## REQUEST
Reproduce every line of text in the entries below character for character, leaving out the picture markers.

## INFORMATION PROVIDED

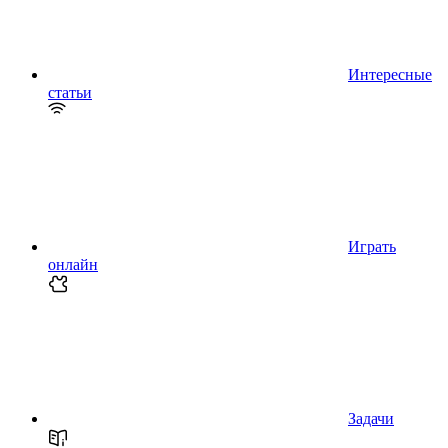
Интересные
статьи
Играть
онлайн
Задачи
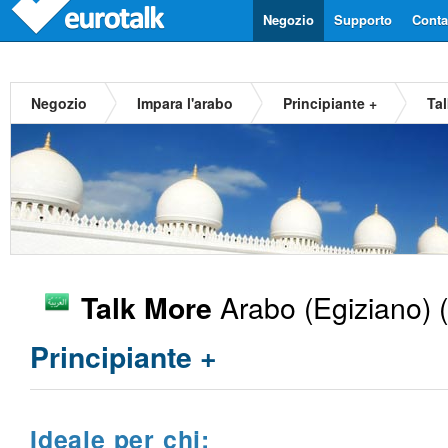
Negozio
Supporto
Contat
Negozio
Impara l'arabo
Principiante +
Ta
Arabo (Egiziano)
(
Talk More
Principiante +
Ideale per chi:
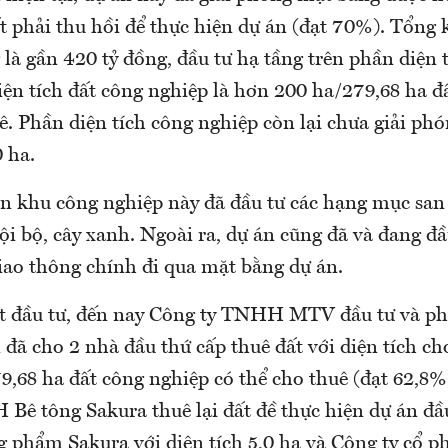
 phải thu hồi để thực hiện dự án (đạt 70%). Tổng 
 là gần 420 tỷ đồng, đầu tư hạ tầng trên phần diện 
iện tích đất công nghiệp là hơn 200 ha/279,68 ha đ
ê. Phần diện tích công nghiệp còn lại chưa giải ph
 ha.
án khu công nghiệp này đã đầu tư các hạng mục san 
i bộ, cây xanh. Ngoài ra, dự án cũng đã và đang đ
iao thông chính đi qua mặt bằng dự án.
út đầu tư, đến nay Công ty TNHH MTV đầu tư và phá
 đã cho 2 nhà đầu thứ cấp thuê đất với diện tích c
9,68 ha đất công nghiệp có thể cho thuê (đạt 62,8%
Bê tông Sakura thuê lại đất đề thực hiện dự án đ
g phẩm Sakura với diện tích 5,0 ha và Công ty cổ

## ANSWER SECTION
Интересные
статьи
Играть
онлайн
Задачи
Negozio
Supporto
Contat
Negozio
Impara l'arabo
Principiante +
Ta
Arabo (Egiziano)
(
Talk More
Principiante +
Ideale per chi:
 phải thu hồi để thực hiện dự án (đạt 70%). Tổng 
 là gần 420 tỷ đồng, đầu tư hạ tầng trên phần diện 
iện tích đất công nghiệp là hơn 200 ha/279,68 ha đ
ê. Phần diện tích công nghiệp còn lại chưa giải ph
 ha.
án khu công nghiệp này đã đầu tư các hạng mục san 
i bộ, cây xanh. Ngoài ra, dự án cũng đã và đang đ
iao thông chính đi qua mặt bằng dự án.
út đầu tư, đến nay Công ty TNHH MTV đầu tư và phá
 đã cho 2 nhà đầu thứ cấp thuê đất với diện tích c
9,68 ha đất công nghiệp có thể cho thuê (đạt 62,8%
Bê tông Sakura thuê lại đất đề thực hiện dự án đ
g phẩm Sakura với diện tích 5,0 ha và Công ty cổ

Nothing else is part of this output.